Sunday, June 23, 2013


PLAYBOY: Assume there is a god and you were given the chance to ask him one question. What would it be?
DAWKINS: I’d ask, “Why did you go to such lengths to hide yourself?”

PLAYBOY: Do you have any deeply religious friends?
DAWKINS: No. It’s not that I shun them; it’s that the circles I move in tend to be educated, intelligent circles, and there aren’t any religious people among them that I know of. I’m friendly with some bishops and vicars who kind of believe in something and enjoy the music and the stained glass.

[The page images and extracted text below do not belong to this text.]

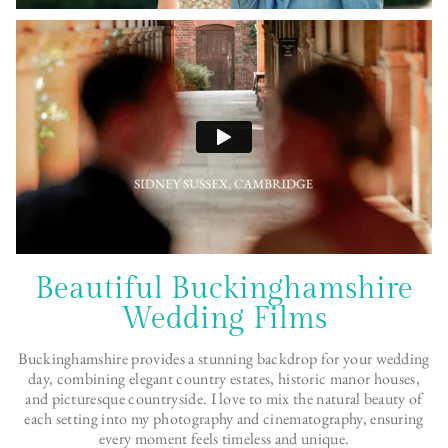
Beautiful Buckinghamshire
Wedding Films
Buckinghamshire provides a stunning backdrop for your wedding
day, combining elegant country estates, historic manor houses,
and picturesque countryside. I love to mix the natural beauty of
each setting into my photography and cinematography, ensuring
every moment feels timeless and unique.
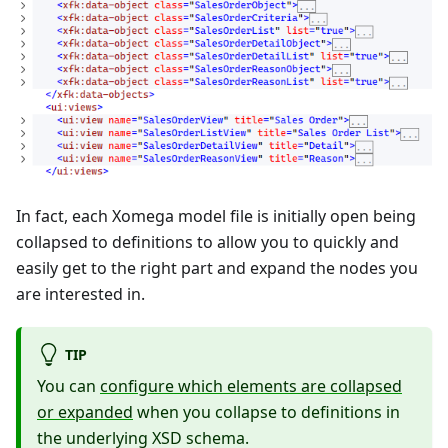
In fact, each Xomega model file is initially open being
collapsed to definitions to allow you to quickly and
easily get to the right part and expand the nodes you
are interested in.
TIP
You can
configure which elements are collapsed
or expanded
when you collapse to definitions in
the underlying XSD schema.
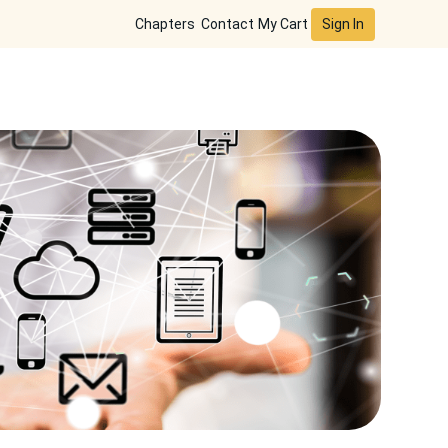
Sign In
Chapters
Contact
My Cart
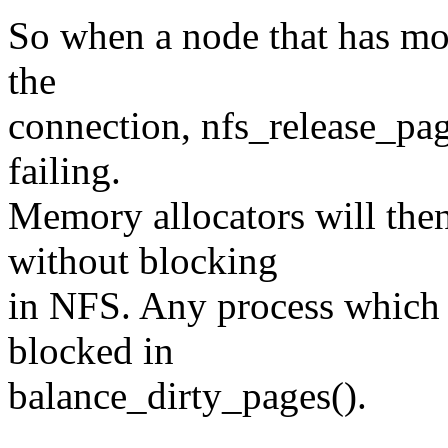
So when a node that has mo
the
connection, nfs_release_pag
failing.
Memory allocators will then
without blocking
in NFS. Any process which wr
blocked in
balance_dirty_pages().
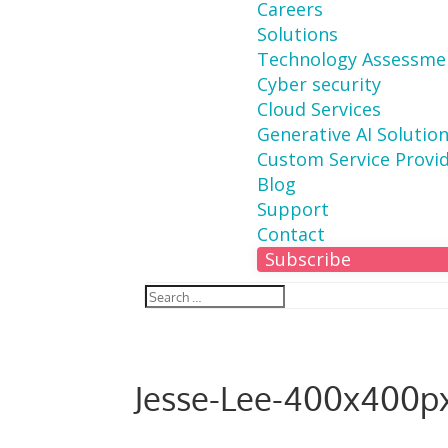
Careers
Solutions
Technology Assessme
Cyber security
Cloud Services
Generative AI Solutio
Custom Service Provi
Blog
Support
Contact
Subscribe
Jesse-Lee-400x400p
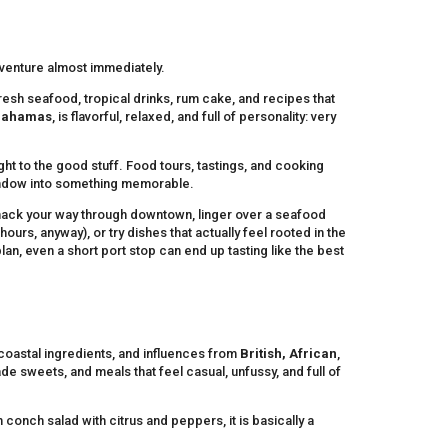
venture almost immediately.
resh seafood, tropical drinks, rum cake, and recipes that
 Bahamas
, is flavorful, relaxed, and full of personality: very
ht to the good stuff. Food tours, tastings, and cooking
 window into something memorable.
nack your way through downtown, linger over a seafood
ours, anyway), or try dishes that actually feel rooted in the
lan, even a short port stop can end up tasting like the best
 coastal ingredients, and influences from
British, African
,
de sweets, and meals that feel casual, unfussy, and full of
 conch salad with citrus and peppers, it is basically a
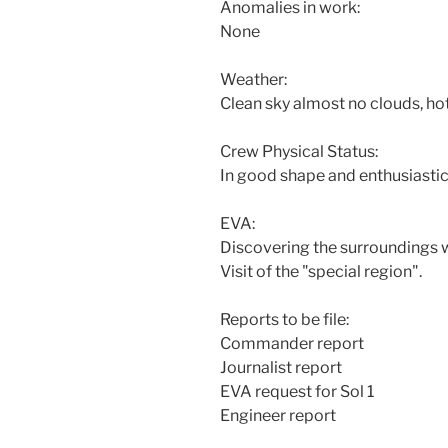
Anomalies in work:
None
Weather:
Clean sky almost no clouds, hot
Crew Physical Status:
In good shape and enthusiastic
EVA:
Discovering the surroundings w
Visit of the "special region".
Reports to be file:
Commander report
Journalist report
EVA request for Sol 1
Engineer report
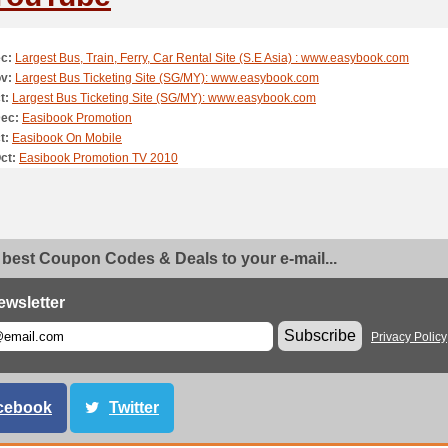
c:
Largest Bus, Train, Ferry, Car Rental Site (S.E Asia) : www.easybook.com
v:
Largest Bus Ticketing Site (SG/MY): www.easybook.com
t:
Largest Bus Ticketing Site (SG/MY): www.easybook.com
Dec:
Easibook Promotion
t:
Easibook On Mobile
ct:
Easibook Promotion TV 2010
 best Coupon Codes & Deals to your e-mail...
ewsletter
Subscribe
Privacy Policy
cebook
Twitter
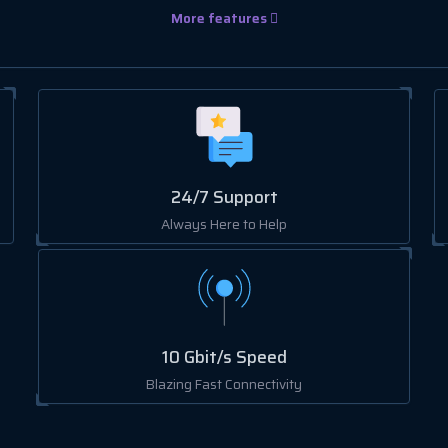
More features
24/7 Support
Always Here to Help
10 Gbit/s Speed
Blazing Fast Connectivity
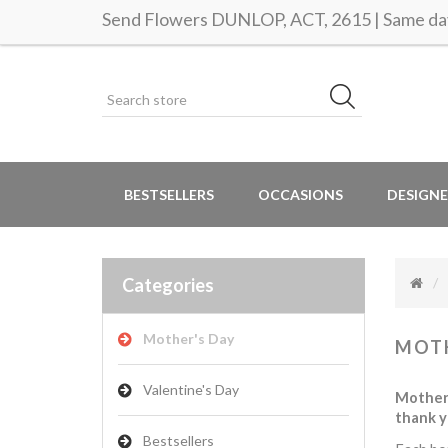
Send Flowers DUNLOP, ACT, 2615 | Same day
BESTSELLERS
OCCASIONS
DESIGNE
Categories
Mother's Day
MOTH
Valentine's Day
Mother’
thank y
Bestsellers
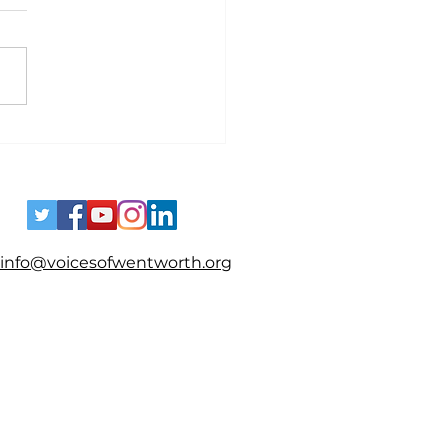
es - Spotting Disinformation
info@voicesofwentworth.org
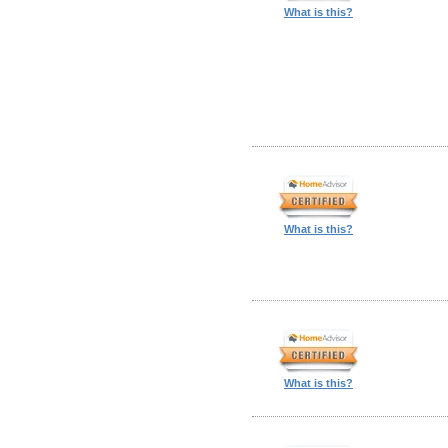
What is this?
What is this?
What is this?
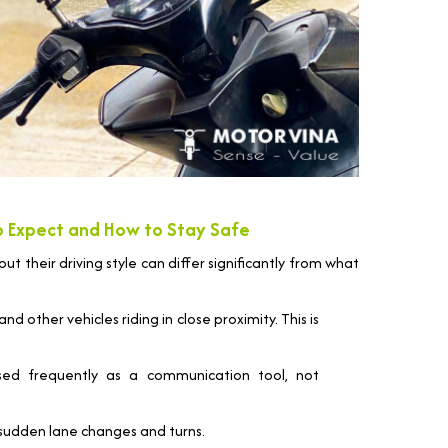
to Expect and How to Stay Safe
but their driving style can differ significantly from what
d other vehicles riding in close proximity. This is
ed frequently as a communication tool, not
sudden lane changes and turns.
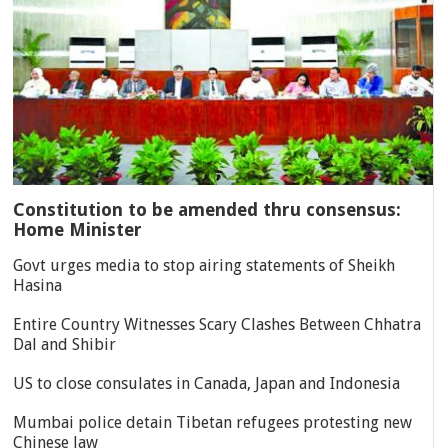
Constitution to be amended thru consensus:
Home Minister
Govt urges media to stop airing statements of Sheikh
Hasina
Entire Country Witnesses Scary Clashes Between Chhatra
Dal and Shibir
US to close consulates in Canada, Japan and Indonesia
Mumbai police detain Tibetan refugees protesting new
Chinese law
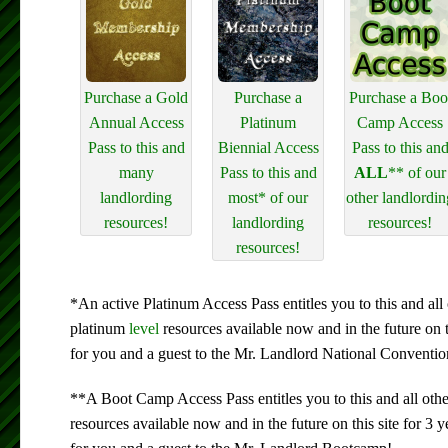
Purchase a Gold
Purchase a
Purchase a Boo
Annual Access
Platinum
Camp Access
Pass to this and
Biennial Access
Pass to this an
many
Pass to this and
ALL
** of our
landlording
most* of our
other landlordin
resources!
landlording
resources!
resources!
*An active Platinum Access Pass entitles you to this and all 
platinum
level
resources available now and in the future on 
for you and a guest to the Mr. Landlord National Conventio
**A Boot Camp Access Pass entitles you to this and all oth
resources available now and in the future on this site for 3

PLAYBOY: Albert Einstein and Stephen Hawking reference God in their writings. Are they using the word in the sense of an intelligent designer?
DAWKINS: Certainly not. They use god in a poetic, metaphorical sense. Einstein in particular loved using the word to convey an idea of mystery, which I think all decent scientists do. But nowadays we’ve learned better than to use the word god because it will be willfully misunderstood, as Einstein was. And poor Einstein got quite cross about it. “I do not believe in a personal god,” he said over and over again. In a way he was asking for it. Hawking uses it in a similar way in A Brief History of Time. In his famous last line he says that if we understood the universe, “then we would know the mind of God.” Once again he is using god in the Einsteinian, not the religious sense.